Required work ▸ Return each line from the items below that contains the string "Type". Case counts.

Data for this exercise ▸
==*==
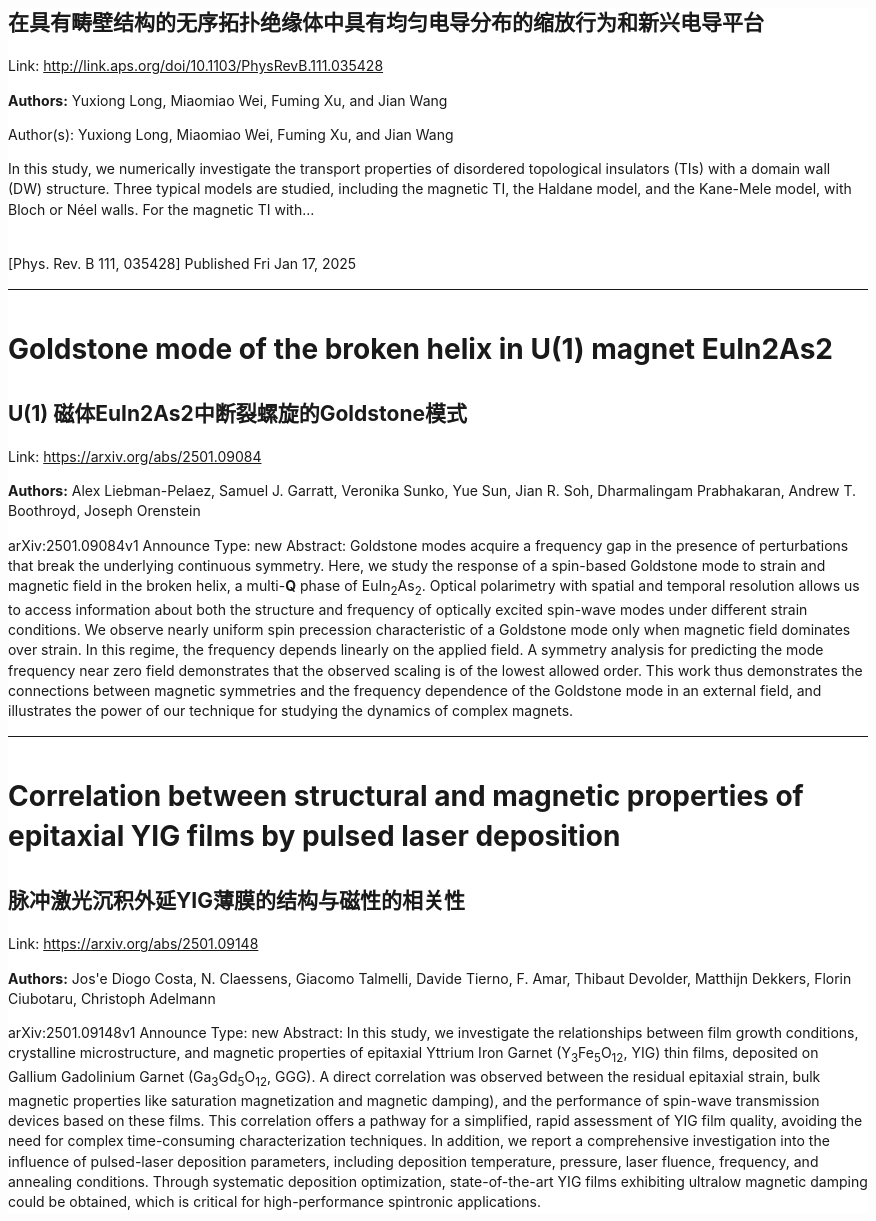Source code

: ## 在具有畴壁结构的无序拓扑绝缘体中具有均匀电导分布的缩放行为和新兴电导平台

Link: http://link.aps.org/doi/10.1103/PhysRevB.111.035428

**Authors:** Yuxiong Long, Miaomiao Wei, Fuming Xu, and Jian Wang

Author(s): Yuxiong Long, Miaomiao Wei, Fuming Xu, and Jian Wang<br /><p>In this study, we numerically investigate the transport properties of disordered topological insulators (TIs) with a domain wall (DW) structure. Three typical models are studied, including the magnetic TI, the Haldane model, and the Kane-Mele model, with Bloch or Néel walls. For the magnetic TI with…</p><br />[Phys. Rev. B 111, 035428] Published Fri Jan 17, 2025


---
# Goldstone mode of the broken helix in U(1) magnet EuIn2As2

## U(1) 磁体EuIn2As2中断裂螺旋的Goldstone模式

Link: https://arxiv.org/abs/2501.09084

**Authors:** Alex Liebman-Pelaez, Samuel J. Garratt, Veronika Sunko, Yue Sun, Jian R. Soh, Dharmalingam Prabhakaran, Andrew T. Boothroyd, Joseph Orenstein

arXiv:2501.09084v1 Announce Type: new 
Abstract: Goldstone modes acquire a frequency gap in the presence of perturbations that break the underlying continuous symmetry. Here, we study the response of a spin-based Goldstone mode to strain and magnetic field in the broken helix, a multi-$\textbf{Q}$ phase of EuIn$_2$As$_2$. Optical polarimetry with spatial and temporal resolution allows us to access information about both the structure and frequency of optically excited spin-wave modes under different strain conditions. We observe nearly uniform spin precession characteristic of a Goldstone mode only when magnetic field dominates over strain. In this regime, the frequency depends linearly on the applied field. A symmetry analysis for predicting the mode frequency near zero field demonstrates that the observed scaling is of the lowest allowed order. This work thus demonstrates the connections between magnetic symmetries and the frequency dependence of the Goldstone mode in an external field, and illustrates the power of our technique for studying the dynamics of complex magnets.


---
# Correlation between structural and magnetic properties of epitaxial YIG films by pulsed laser deposition

## 脉冲激光沉积外延YIG薄膜的结构与磁性的相关性

Link: https://arxiv.org/abs/2501.09148

**Authors:** Jos\'e Diogo Costa, N. Claessens, Giacomo Talmelli, Davide Tierno, F. Amar, Thibaut Devolder, Matthijn Dekkers, Florin Ciubotaru, Christoph Adelmann

arXiv:2501.09148v1 Announce Type: new 
Abstract: In this study, we investigate the relationships between film growth conditions, crystalline microstructure, and magnetic properties of epitaxial Yttrium Iron Garnet (Y$_3$Fe$_5$O$_{12}$, YIG) thin films, deposited on Gallium Gadolinium Garnet (Ga$_3$Gd$_5$O$_{12}$, GGG). A direct correlation was observed between the residual epitaxial strain, bulk magnetic properties like saturation magnetization and magnetic damping), and the performance of spin-wave transmission devices based on these films. This correlation offers a pathway for a simplified, rapid assessment of YIG film quality, avoiding the need for complex time-consuming characterization techniques. In addition, we report a comprehensive investigation into the influence of pulsed-laser deposition parameters, including deposition temperature, pressure, laser fluence, frequency, and annealing conditions. Through systematic deposition optimization, state-of-the-art YIG films exhibiting ultralow magnetic damping could be obtained, which is critical for high-performance spintronic applications.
==*==
Solution to the problem ▸
arXiv:2501.09084v1 Announce Type: new 
arXiv:2501.09148v1 Announce Type: new 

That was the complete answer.